L’écologie – rendre l’économie et la nature antagoniques : L’auteur explique comment le terme écologie est venu remplacer celui de l’économie de la nature et comment ce dernier a été abandonné et même rejeté. Il souligne aussi le fait que le concept d’écologie est beaucoup plus étroit que celui d’économie de la nature, ce qui a eu un impact négatif sur la façon d’analyser l’environnement et l’évolution des relations entre les espèces. En plus, ce changement terminologique n’a pas seulement entraîné la séparation de deux concepts qui n’en faisaient auparavant qu’un, mais a contribué à les opposer, comme le montre le faux antagonisme de faire un choix entre l’environnement et l’économie.

Un savoir aveugle : L’auteur critique la manipulation génétique et ses conséquences, ainsi que la mainmise de ses résultats par de grosses sociétés qui brevettent le vivant.

Recentrer les économies en un point focal : L’économie moderne en est une de gaspillage, de pollution et de destruction, le contraire de ce qu’une véritable économie devrait faire.

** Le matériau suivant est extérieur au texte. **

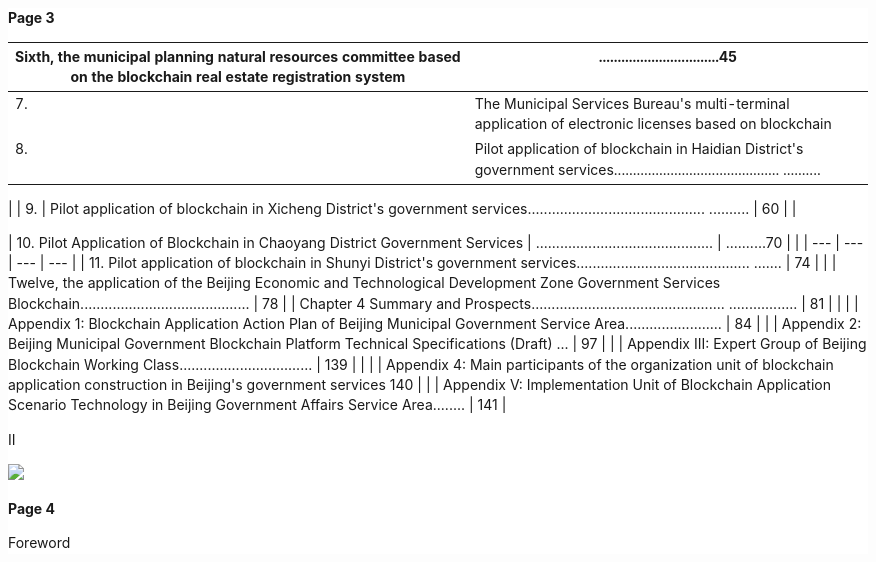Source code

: **Page 3**

| Sixth, the municipal planning natural resources committee based on the blockchain real estate registration system | ................................45 |
| --- | --- |
| 7. | The Municipal Services Bureau&#39;s multi-terminal application of electronic licenses based on blockchain | ................................. | 50 |
| 8. | Pilot application of blockchain in Haidian District&#39;s government services............................................ .......... | 54 |
 |
| 9. | Pilot application of blockchain in Xicheng District&#39;s government services............................................ .......... | 60 |
 |

| 10. Pilot Application of Blockchain in Chaoyang District Government Services | ............................................ | ..........70 |
 |
| --- | --- | --- | --- |
| 11. Pilot application of blockchain in Shunyi District&#39;s government services........................................... ....... | 74 |
 |
| Twelve, the application of the Beijing Economic and Technological Development Zone Government Services Blockchain.......................................... | 78 |
| Chapter 4 Summary and Prospects................................................ ................. | 81 |
 |
 |
| Appendix 1: Blockchain Application Action Plan of Beijing Municipal Government Service Area........................ | 84 |
 |
| Appendix 2: Beijing Municipal Government Blockchain Platform Technical Specifications (Draft) ... | 97 |
 |
| Appendix III: Expert Group of Beijing Blockchain Working Class................................. | 139 |
 |
 |
| Appendix 4: Main participants of the organization unit of blockchain application construction in Beijing&#39;s government services 140 |
 |
| Appendix V: Implementation Unit of Blockchain Application Scenario Technology in Beijing Government Affairs Service Area........ | 141 |

Ⅱ

![](RackMultipart20200719-4-1khn5rg_html_2ca6cf8fae5166e4.png)

**Page 4**

Foreword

L’évolution de la théorie : L’auteur conclut qu’il faut «conduire une politique de la nature en s’appuyant sur une réflexion large, spirituelle, humble et adaptée à cet ensemble infini de phénomènes complexes et intriqués qu’on nomme «nature» et dont l’humanité dépend bien plus encore que d’une faculté de la surexploiter, soit l’économie».

Et alors…

Lire ou ne pas lire? Lire! Ce livre raconte l’histoire de l’évolution de l’usage d’un mot entre son sens large et un sens étroit accaparé par une discipline dont les adeptes ont trop souvent tendance à se considérer au-dessus de tout, notamment au-dessus de la nature. Le livre se lit bien et on en apprend beaucoup sur le sujet. En plus, contrairement à ce que je craignais en le commençant, l’auteur critique l’utilisation du sens du mot grec oikonomia (administration de la maison) pour expliquer la dénaturation de la signification du terme économie, et je l’en suis reconnaissant, l’origine étymologique d’un mot n’ayant souvent rien à voir avec son usage en français (voir ce billet). Il montre de façon convaincante que ce changement de sens est essentiellement dû au caractère hégémonique de ce qu’on appelle la science économique. Ce premier livre d’une série de six donne le goût de lire les suivants! En plus, les notes sont en bas de page. Bravo!